Analysis - Understand the problem structure and constraints
Derivation - Develop the mathematical solution
Self-Verification - Check the solution for errors
Confidence Scoring - Rate solution confidence

IMO: Pre-calculus level, 0-7 scale, elementary methods encouraged
Putnam/IMC: University level, 0-10 scale, advanced theorems allowed

API Configuration

All models are called via standard API endpoints which do not have web search by default.
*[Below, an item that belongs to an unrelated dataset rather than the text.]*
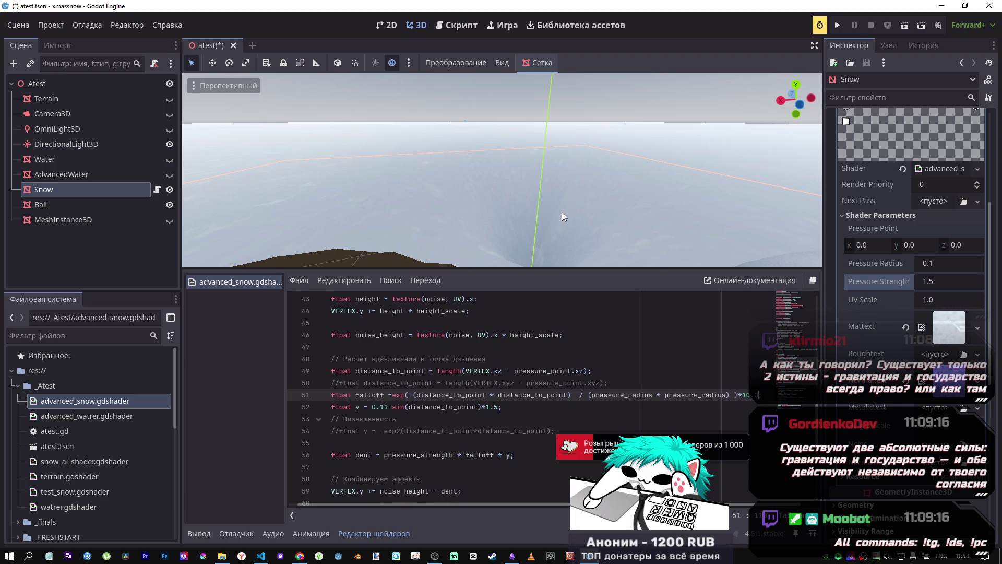
Zoom through the viewport to inspect the snow, then select the 10 multiplier on line 51.
scroll(544, 227, "down", 3)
Note: Testing via Gemini/ChatGPT chat interfaces may produce different results, as those interfaces may have web search enabled. Our benchmark results reflect standard API calls without web retrieval.

Grading Methodology

An LLM grader evaluates proposed solutions against ground-truth human solutions:

IMO rubric: 7=complete, 6=minor gaps, 1=partial progress, 0=no progress
Putnam rubric: 10=complete, 9=trivial omission, 0-2=common for partial work
Grader explicitly ignores any self-assessment in the solution
Cross-model grading validates consistency and detects bias
Validation: The grading prompt has been shown to correlate with human expert grades from 15 IMO medalists with a correlation coefficient above 0.92

Leakage Detection Methodology

A three-stage pipeline detects training data contamination:

Stage 1 (Split): Each problem is split into prefix and suffix:
- Prefix: Setup, initial conditions, givens—must contain meaningful mathematical content
- Suffix: What needs to be determined, shown, or proven (objectives)
Critical rules for prefix and suffix:
1. Both prefix and suffix must be non-empty
2. Both prefix and suffix must have meaningful mathematical content—not just command words
3. Generic prefixes and suffixes are not allowed; both must contain specific math objects, expressions, or conditions
Stage 2 (Predictor): Given only the prefix, the model predicts the suffix without internet access
Stage 3 (Analyzer): Compare prediction to ground truth, assign verdict

Verdicts:

"leaked" - Near-identical prediction indicating memorization
"comparable_meaning" - Similar meaning but different wording
"no_leakage" - No evidence of memorization

Cross-model validation uses 4 Predictor x Analyzer combinations. Multilingual testing across 55 languages validates the contamination hypothesis.